The freight-shuttle bulked large on the apron, a dismal half-ovoid on spider legs, glistening with the rain, that puddled and pocked the ill-repaired field and reflected back the floodlights.

There were guards, a station just inside the fence. Raen ordered the car to the very barrier and received the expected challenge. “Open,” she radioed back, curt and sharp. “Kontrin authorisation. And hurry about it.”

She had her apprehensions. There could be delays; there could be complications; ITAK could prove recalcitrant at this point. The azi with her were untried, all but Merry. As for Mundy, in the truck behind . . . she reckoned well what he would do if he could.

The gates swung open. “Go,” she told Merry.

Her own aircraft, guarded by ITAK, was at the other end of the port. She ignored it, as she had always intended to ignore it, simply giving ITAK a convenient target for sabotage if they wished one.

It was the shuttle she wanted. Beta police and a handful of guard-azi were not sufficient to stop her, if her own azi kept their wits about them.

Shuttle-struts loomed up in the windshield. Merry braked and half-turned, and the truck did go too, hard beside them. Raen contacted the station again. “Have the shuttle drop the lift,” she ordered. There were guards pelting across the apron toward them, but her own azi were out of the truck, forming a hedge of rifles, and that advance slowed abruptly.

Evidently the call went through.
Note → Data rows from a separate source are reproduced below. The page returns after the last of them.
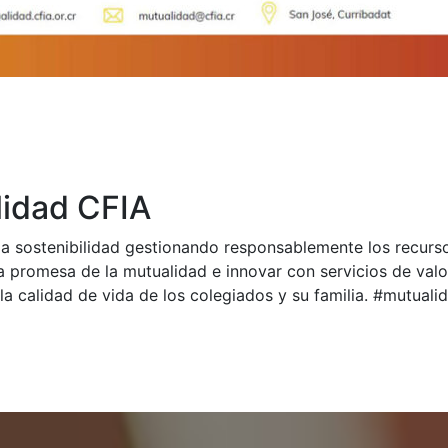
idad CFIA
a sostenibilidad gestionando responsablemente los recurs
a promesa de la mutualidad e innovar con servicios de val
la calidad de vida de los colegiados y su familia. #mutual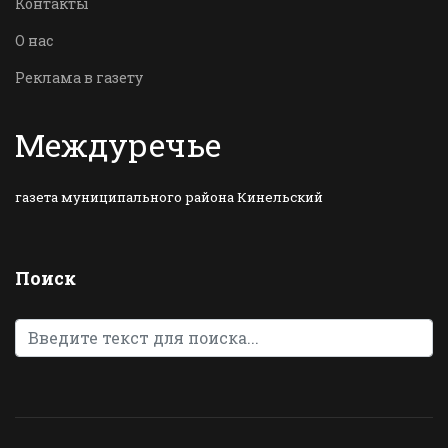
Контакты
О нас
Реклама в газету
Междуречье
газета муниципального района Кинельский
Поиск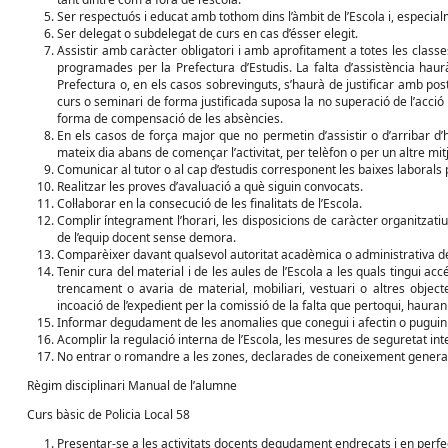
Ser respectuós i educat amb tothom dins l’àmbit de l’Escola i, especia
Ser delegat o subdelegat de curs en cas d’ésser elegit.
Assistir amb caràcter obligatori i amb aprofitament a totes les classe
programades per la Prefectura d’Estudis. La falta d’assistència haur
Prefectura o, en els casos sobrevinguts, s’haurà de justificar amb pos
curs o seminari de forma justificada suposa la no superació de l’acció
forma de compensació de les absències.
En els casos de força major que no permetin d’assistir o d’arribar d’
mateix dia abans de començar l’activitat, per telèfon o per un altre mitjà
Comunicar al tutor o al cap d’estudis corresponent les baixes laborals 
Realitzar les proves d’avaluació a què siguin convocats.
Col·laborar en la consecució de les finalitats de l’Escola.
Complir íntegrament l’horari, les disposicions de caràcter organitzatiu,
de l’equip docent sense demora.
Comparèixer davant qualsevol autoritat acadèmica o administrativa d
Tenir cura del material i de les aules de l’Escola a les quals tingui a
trencament o avaria de material, mobiliari, vestuari o altres object
incoació de l’expedient per la comissió de la falta que pertoqui, hauran
Informar degudament de les anomalies que conegui i afectin o puguin 
Acomplir la regulació interna de l’Escola, les mesures de seguretat in
No entrar o romandre a les zones, declarades de coneixement general, d
Règim disciplinari Manual de l’alumne
Curs bàsic de Policia Local 58
Presentar-se a les activitats docents degudament endreçats i en perfec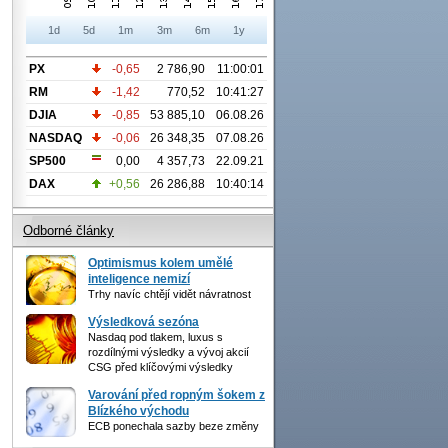
1d
5d
1m
3m
6m
1y
PX
-0,65
2 786,90
11:00:01
RM
-1,42
770,52
10:41:27
DJIA
-0,85
53 885,10
06.08.26
NASDAQ
-0,06
26 348,35
07.08.26
SP500
0,00
4 357,73
22.09.21
DAX
+0,56
26 286,88
10:40:14
Odborné články
Optimismus kolem umělé
inteligence nemizí
Trhy navíc chtějí vidět návratnost
Výsledková sezóna
Nasdaq pod tlakem, luxus s
rozdílnými výsledky a vývoj akcií
CSG před klíčovými výsledky
Varování před ropným šokem z
Blízkého východu
ECB ponechala sazby beze změny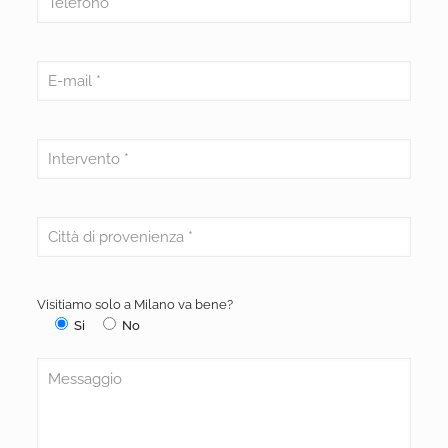
Visitiamo solo a Milano va bene?
Si
No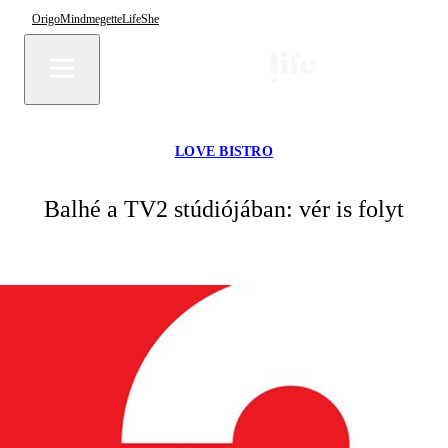
Origo
Mindmegette
Life
She
LOVE BISTRO
Balhé a TV2 stúdiójában: vér is folyt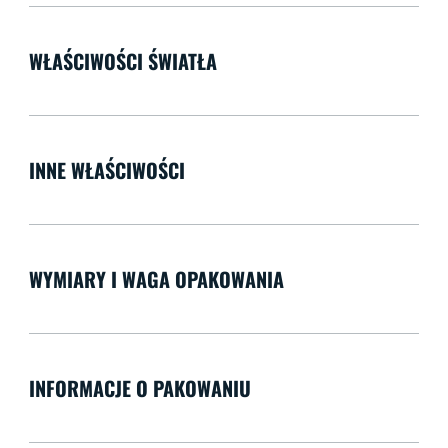
WŁAŚCIWOŚCI ŚWIATŁA
INNE WŁAŚCIWOŚCI
WYMIARY I WAGA OPAKOWANIA
INFORMACJE O PAKOWANIU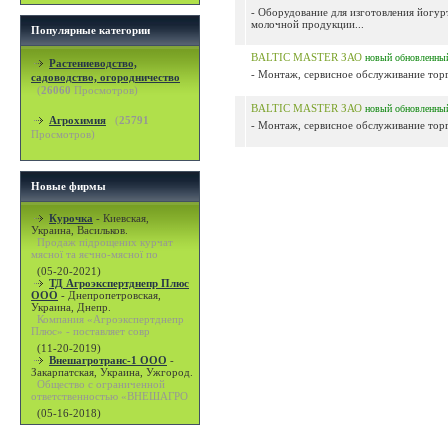
- Оборудование для изготовления йогур
молочной продукции...
Популярные категории
BALTIC MASTER ЗАО
новый
обновленны
Растениеводство,
- Монтаж, сервисное обслуживание торг
садоводство, огородничество
(
26060
Просмотров)
BALTIC MASTER ЗАО
новый
обновленны
Агрохимия
(
25791
- Монтаж, сервисное обслуживание торг
Просмотров)
Новые фирмы
Курочка
-
Киевская,
Украина, Васильков.
Продаж підрощених курчат
мясної та яєчно-мясної по
(05-20-2021)
ТД Агроэкспертднепр Плюс
ООО
-
Днепропетровская,
Украина, Днепр.
Компания «Агроэкспертднепр
Плюс» - поставляет совр
(11-20-2019)
Внешагротранс-1 ООО
-
Закарпатская, Украина, Ужгород.
Общество с ограниченной
ответственностью «ВНЕШАГРО
(05-16-2018)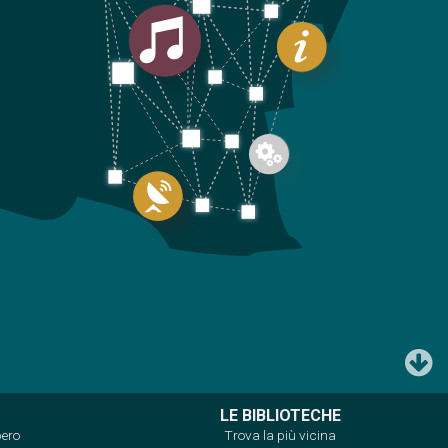
LE BIBLIOTECHE
bero
Trova la più vicina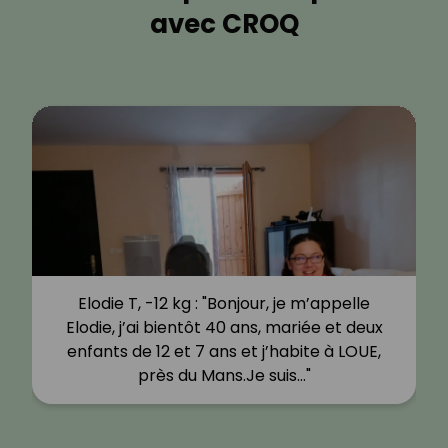
avec CROQ
Elodie T, -12 kg : "Bonjour, je m’appelle
Elodie, j’ai bientôt 40 ans, mariée et deux
enfants de 12 et 7 ans et j’habite à LOUE,
près du Mans.Je suis…"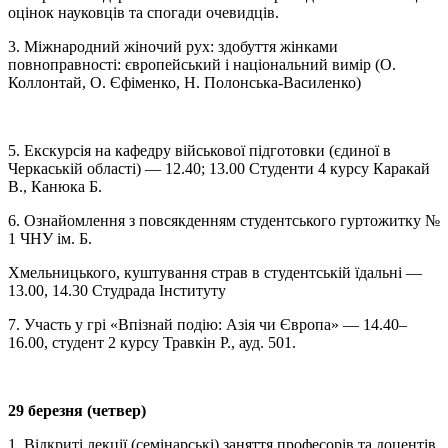
оцінок науковців та спогади очевидців.
3. Міжнародний жіночий рух: здобуття жінками
повноправності: європейський і національний вимір (О.
Коллонтай, О. Єфіменко, Н. Полонська-Василенко)
5. Екскурсія на кафедру військової підготовки (єдиної в
Черкаській області)
—
12.40; 13.00 Студенти 4 курсу Каракай
В., Канюка Б.
6. Ознайомлення з повсякденням студентського гуртожитку №
1 ЧНУ ім. Б.
Хмельницького, куштування страв в студентській їдальні
—
13.00, 14.30 Студрада Інституту
7. Участь у грі «Впізнай подію: Азія чи Європа»
—
14.40–
16.00, студент 2 курсу Травкін Р., ауд. 501.
29 березня (четвер)
1. Відкриті лекції (семінарські) заняття професорів та доцентів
The shuttle’s freight lift lowered with a groaning of hydraulics that drowned other sound, a vast column with an open side, lighted within.

“Crew is not aboard,” she heard over the radio. “Only ground watch. We can’t take off. We’re not licensed—”

“Merry,” she said, ignoring the rest of it. “Get a squad aboard and take controls. Have them call crew and ground service to get this thing off, and take no argument about it. Shoot as last resort . . . . move! My azi,” she said into the microphone, “will board. No resistance and there’ll be no damage.”

Merry had bailed out of the car and gathered the nearest squad. She opened the door, the gun in one hand, microphone in the other. Other figures exited the truck, dragging one who resisted: Mundy; stilt-limbed ones followed. The police line disordered itself, steadied.

“Kontrin,” a voice said over the radio, “please. We are willing to co-operate.”

Rain blew in the open door of the car, drenched her, slanted down across the floodlights, hazing the stalemated lines. Mundy fought and cursed, disturbing the momentary silence: nuisance, nothing more. Police would not move for so slight a cause, not against a Kontrin; policy would work on higher levels.